I found Murder on the Rue Dumas by M. L. Longworth on my last trip to the library.  It's so nice once I have all the challenge-reading out of the way--I can give in to impulse reading and just bring home books that look interesting.  I don't have to think about whether it will fit into one of my zillion challenges (and hopefully more than one) or whether I have time to sneak in a non-challenge book.

And Murder on the Rue Dumas was right up my alley--an interesting-sounding academic mystery, this time set in France.  We have Dr. Georges Moette, director of theology at the Université d'Aix--a very unpopular fellow with plenty of enemies.  Dr. Moette has held a very prestigious position at the university--a life-time post that includes a lavish apartment in a 17th C mansion as well as oodles of money to support a career of research that requires no teaching duties whatsoever.  Dr.
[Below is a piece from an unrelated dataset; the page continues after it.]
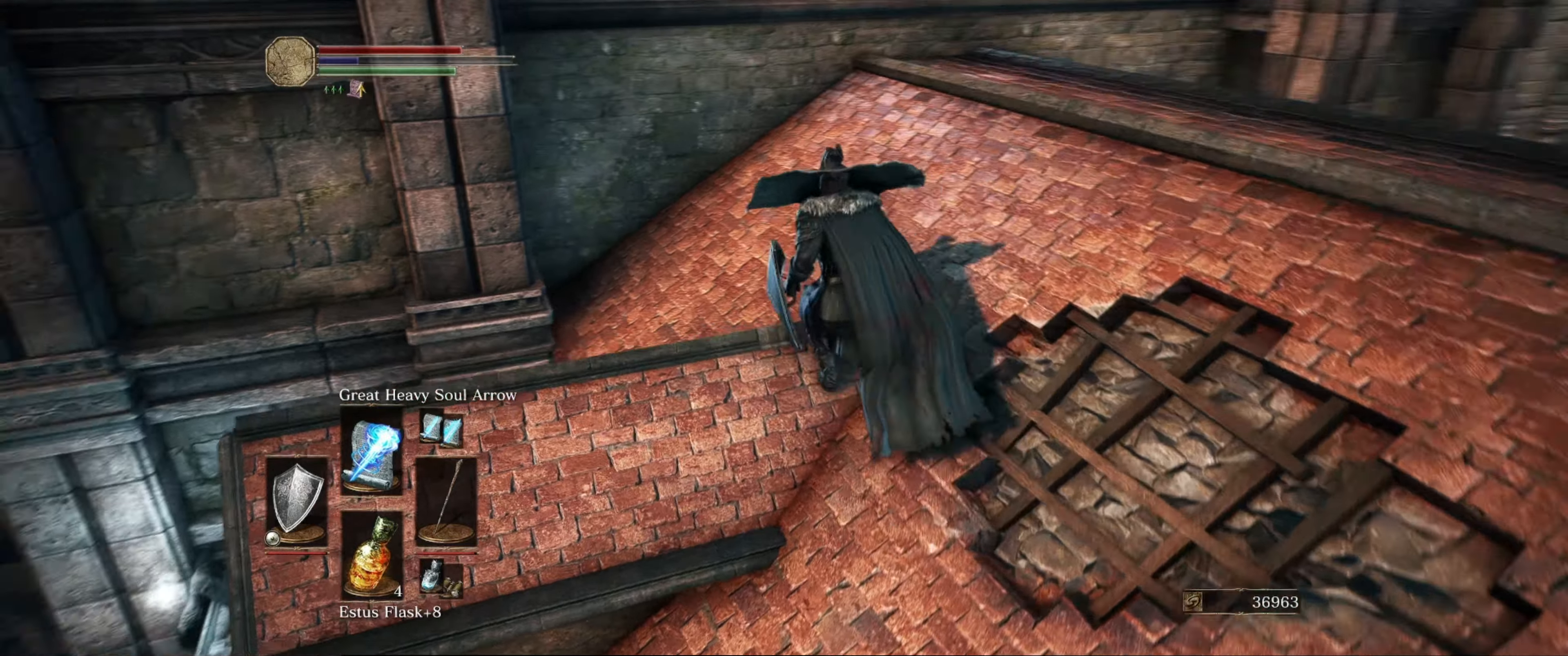
{"buttons": [], "left_stick": "up-left", "right_stick": "center", "events": [[250, "right_stick", "center"]]}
Moette has announced his intention to retire and is all set to name his successor as well as name the graduate student recipient of an elite fellowship tied to the Dumas funds.  But he has a cruel streak in him--playing his colleagues and graduate students off of one another; promising the positions to first one and then another; and then the cruelest move of all...announcing at party that he has changed his mind and won't be retiring after all.

But someone decides to take matters into their own hands and force Moette's retirement upon him---permanently.  The doctor is found dead in his office with his head bashed in with an unusual blunt instrument, a 700 year-old religious statue.  Judge Antoine Verlaque and Commissioner Bruno Paulik look into the matter--aided by Verlaque's girlfriend, law professor Marine Bonnet--and find that more than fellowships have been up for grabs in the university theology department. 

This is the second novel in Longworth's detective series, but it is not necessary to have read the first to slip easily into the action of this one.  Explanations of relationships are clear and kept short (no rehashing of everything one might have learned in the first novel) and are just enough to make new readers comfortable.  The main characters are engaging and likeable and I particularly enjoyed the interactions between two of the graduate students, Yann Falquero and Thierry Marchive.  It is an interesting and fairly clued mystery that holds the attention.  

But....there was something about the writing.  It seems just a bit too short and to the point; very matter of fact....I'm not sure.  It has a j'ai ne sais quoi quality that doesn't quite meet my expectations for a novel set in France.  Maybe it has something to do with reading this one so close on the heels of the Fred Vargas novel.  The Vargas novel was originally written in French and had an excellent translator who instilled a lyrical quality.  Longworth is a Canadian who spends a great deal of time in France and seems to be trying to write from a French point of view and doesn't quite succeed.  She obviously loves France--evidenced by the descriptions of the area and the people, but doesn't quite pull off an authentic French feel.  Three stars. 

2 comments:

Susanne said...

Oh I don't know what a French feel would be in a mystery novel, but you have me intrigued enough to try and find this one at my library as well.

Man of la Book said...

I have heard about this book. As a big fan of Alexandre Dumas I probably would have picked it up as well.